Das Messstellenbetriebsgesetz (MsgG) legt Schutzprofile und technische Richtlinien für intelligente Messsysteme fest, um ein einheitliches und sehr hohes Sicherheitsniveau in Bezug auf Datenschutz, Datensicherheit und Interoperabilität zu gewährleisten. Diese Richtlinien wurden im Auftrag des BMWi vom Bundesamt für Sicherheit in der Informationstechnik (BSI) in Zusammenarbeit mit der Bundesnetzagentur und anderen Branchenvertretern erarbeitet. Die Einhaltung dieser Profile und Richtlinien wird durch neutrale, unabhängige und anerkannte Prüfstellen überprüft. Eine Zertifizierung durch das BSI stellt sicher, dass nur Geräte mit gewährleisteter Informationssicherheit und Datenschutz für die Markteinführung freigegeben werden.

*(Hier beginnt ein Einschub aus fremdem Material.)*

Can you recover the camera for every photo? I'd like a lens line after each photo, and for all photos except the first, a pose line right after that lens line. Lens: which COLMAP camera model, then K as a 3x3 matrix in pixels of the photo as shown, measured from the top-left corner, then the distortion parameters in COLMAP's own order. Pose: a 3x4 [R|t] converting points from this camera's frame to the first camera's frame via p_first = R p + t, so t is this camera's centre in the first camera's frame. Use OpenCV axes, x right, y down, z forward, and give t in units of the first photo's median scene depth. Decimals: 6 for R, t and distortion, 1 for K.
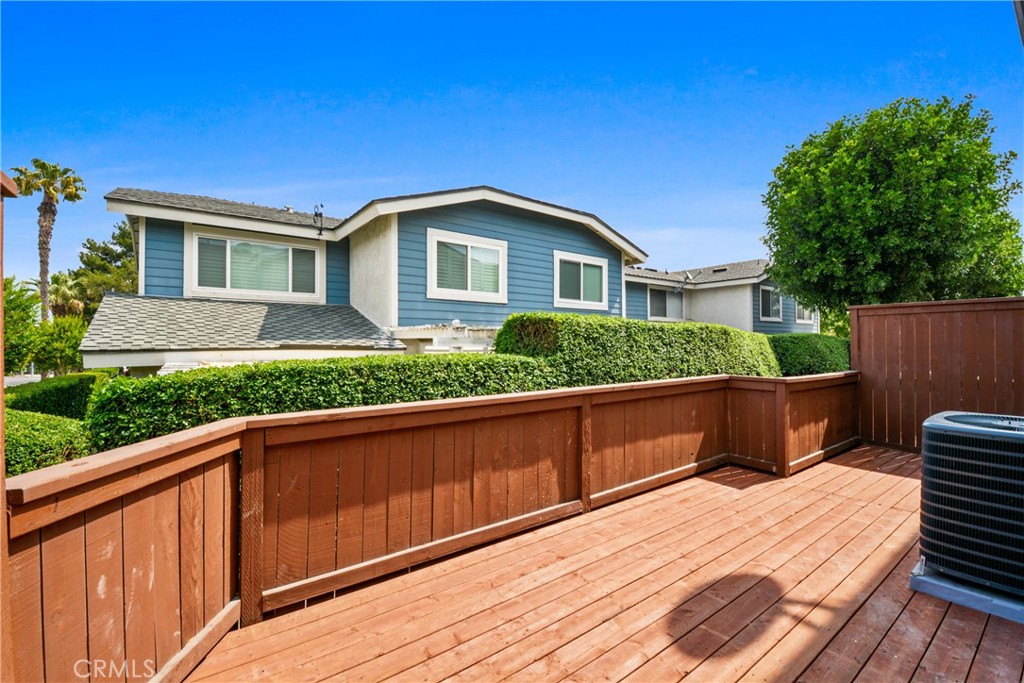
lens RADIAL K [[457.2, 0, 520.3], [0, 457.2, 342.8], [0, 0, 1]] dist [-0.012261, -0.002876]
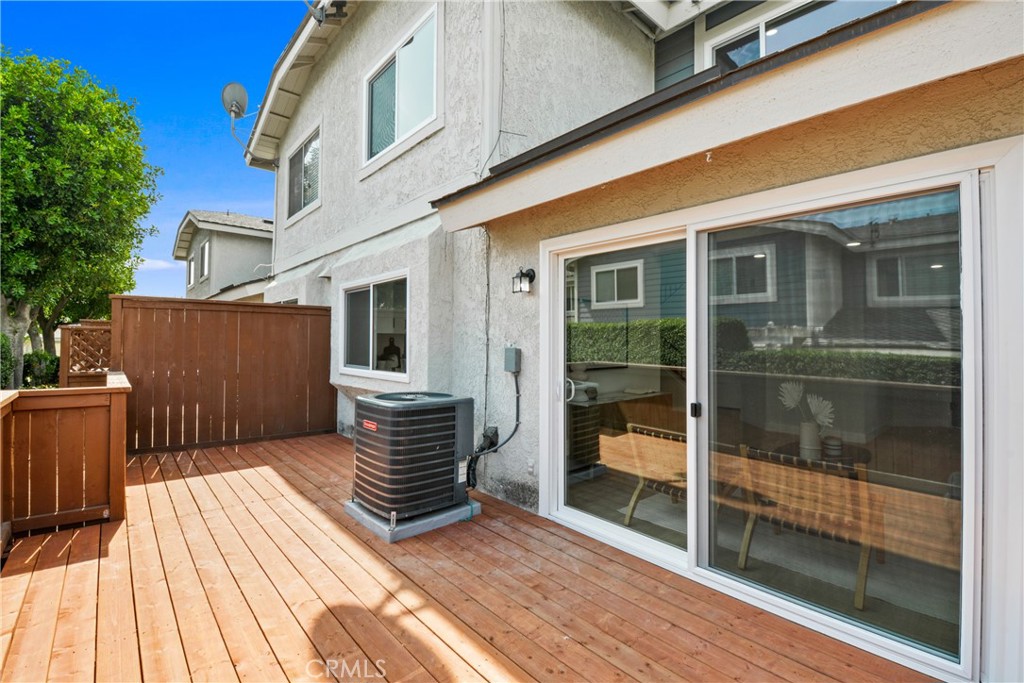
lens RADIAL K [[457.2, 0, 520.5], [0, 457.2, 336.1], [0, 0, 1]] dist [-0.012261, -0.002876]
pose [[-0.079264, 0.006808, 0.996830, -0.248274], [-0.008229, 0.999938, -0.007484, -0.006769], [-0.996820, -0.008797, -0.079203, 0.464668]]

Das Smart-Meter-Gateway gewährleistet die technische Umsetzung von Datensicherheit und Datenschutz. Die Überprüfung von Berechtigungen und die Verschlüsselung von Daten spielen dabei eine zentrale Rolle. Alle Kommunikationsflüsse erfolgen gemäß höchster und etablierter Sicherheitsstandards ausschließlich verschlüsselt, um sicherzustellen, dass Informationen unverändert, für Dritte nicht einsehbar und eindeutig den Kommunikationspartnern zugeordnet übertragen werden.

Alle am Datenaustausch beteiligten Netze (HAN (Heimnetz), WAN (Weitverkehrsnetz) und LMN (Lokales Metrologisches Netz)) sind physisch und logisch voneinander getrennt. Zur weiteren Erhöhung der Sicherheit können Kommunikationsverbindungen nur vom Smart-Meter-Gateway ausgehend nach außen hin aufgebaut werden.